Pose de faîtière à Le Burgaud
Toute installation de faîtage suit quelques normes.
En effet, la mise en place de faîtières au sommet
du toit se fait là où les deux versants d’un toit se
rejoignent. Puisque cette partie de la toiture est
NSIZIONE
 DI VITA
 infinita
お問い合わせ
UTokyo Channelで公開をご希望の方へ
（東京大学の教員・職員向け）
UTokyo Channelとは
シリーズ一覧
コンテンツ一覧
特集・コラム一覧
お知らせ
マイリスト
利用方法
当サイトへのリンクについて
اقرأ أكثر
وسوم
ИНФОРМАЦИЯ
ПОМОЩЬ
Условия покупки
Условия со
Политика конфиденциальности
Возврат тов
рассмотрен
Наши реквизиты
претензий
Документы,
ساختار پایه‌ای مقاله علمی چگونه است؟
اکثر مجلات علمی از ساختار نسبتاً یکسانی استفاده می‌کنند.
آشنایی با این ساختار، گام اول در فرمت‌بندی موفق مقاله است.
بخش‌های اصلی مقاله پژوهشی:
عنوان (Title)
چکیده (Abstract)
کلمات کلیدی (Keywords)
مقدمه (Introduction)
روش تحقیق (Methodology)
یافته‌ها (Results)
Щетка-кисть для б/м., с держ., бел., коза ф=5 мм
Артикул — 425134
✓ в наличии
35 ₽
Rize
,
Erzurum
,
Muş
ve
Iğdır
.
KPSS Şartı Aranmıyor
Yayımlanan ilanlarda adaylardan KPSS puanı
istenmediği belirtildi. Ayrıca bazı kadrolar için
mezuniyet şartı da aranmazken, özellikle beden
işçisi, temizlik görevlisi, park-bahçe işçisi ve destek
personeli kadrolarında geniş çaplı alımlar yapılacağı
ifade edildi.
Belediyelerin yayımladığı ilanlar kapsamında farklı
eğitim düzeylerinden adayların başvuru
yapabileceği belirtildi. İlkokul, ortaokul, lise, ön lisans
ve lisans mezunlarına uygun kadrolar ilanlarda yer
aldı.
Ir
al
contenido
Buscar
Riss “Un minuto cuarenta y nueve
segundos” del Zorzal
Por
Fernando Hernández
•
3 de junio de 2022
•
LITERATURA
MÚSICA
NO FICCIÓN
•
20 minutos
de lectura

• • •

Repeat each entry above, keeping every word exact.

Pose de faîtière à Le Burgaud
Toute installation de faîtage suit quelques normes.
En effet, la mise en place de faîtières au sommet
du toit se fait là où les deux versants d’un toit se
rejoignent. Puisque cette partie de la toiture est
NSIZIONE
 DI VITA
 infinita
お問い合わせ
UTokyo Channelで公開をご希望の方へ
（東京大学の教員・職員向け）
UTokyo Channelとは
シリーズ一覧
コンテンツ一覧
特集・コラム一覧
お知らせ
マイリスト
利用方法
当サイトへのリンクについて
اقرأ أكثر
وسوم
ИНФОРМАЦИЯ
ПОМОЩЬ
Условия покупки
Условия со
Политика конфиденциальности
Возврат тов
рассмотрен
Наши реквизиты
претензий
Документы,
ساختار پایه‌ای مقاله علمی چگونه است؟
اکثر مجلات علمی از ساختار نسبتاً یکسانی استفاده می‌کنند.
آشنایی با این ساختار، گام اول در فرمت‌بندی موفق مقاله است.
بخش‌های اصلی مقاله پژوهشی:
عنوان (Title)
چکیده (Abstract)
کلمات کلیدی (Keywords)
مقدمه (Introduction)
روش تحقیق (Methodology)
یافته‌ها (Results)
Щетка-кисть для б/м., с держ., бел., коза ф=5 мм
Артикул — 425134
✓ в наличии
35 ₽
Rize
,
Erzurum
,
Muş
ve
Iğdır
.
KPSS Şartı Aranmıyor
Yayımlanan ilanlarda adaylardan KPSS puanı
istenmediği belirtildi. Ayrıca bazı kadrolar için
mezuniyet şartı da aranmazken, özellikle beden
işçisi, temizlik görevlisi, park-bahçe işçisi ve destek
personeli kadrolarında geniş çaplı alımlar yapılacağı
ifade edildi.
Belediyelerin yayımladığı ilanlar kapsamında farklı
eğitim düzeylerinden adayların başvuru
yapabileceği belirtildi. İlkokul, ortaokul, lise, ön lisans
ve lisans mezunlarına uygun kadrolar ilanlarda yer
aldı.
Ir
al
contenido
Buscar
Riss “Un minuto cuarenta y nueve
segundos” del Zorzal
Por
Fernando Hernández
•
3 de junio de 2022
•
LITERATURA
MÚSICA
NO FICCIÓN
•
20 minutos
de lectura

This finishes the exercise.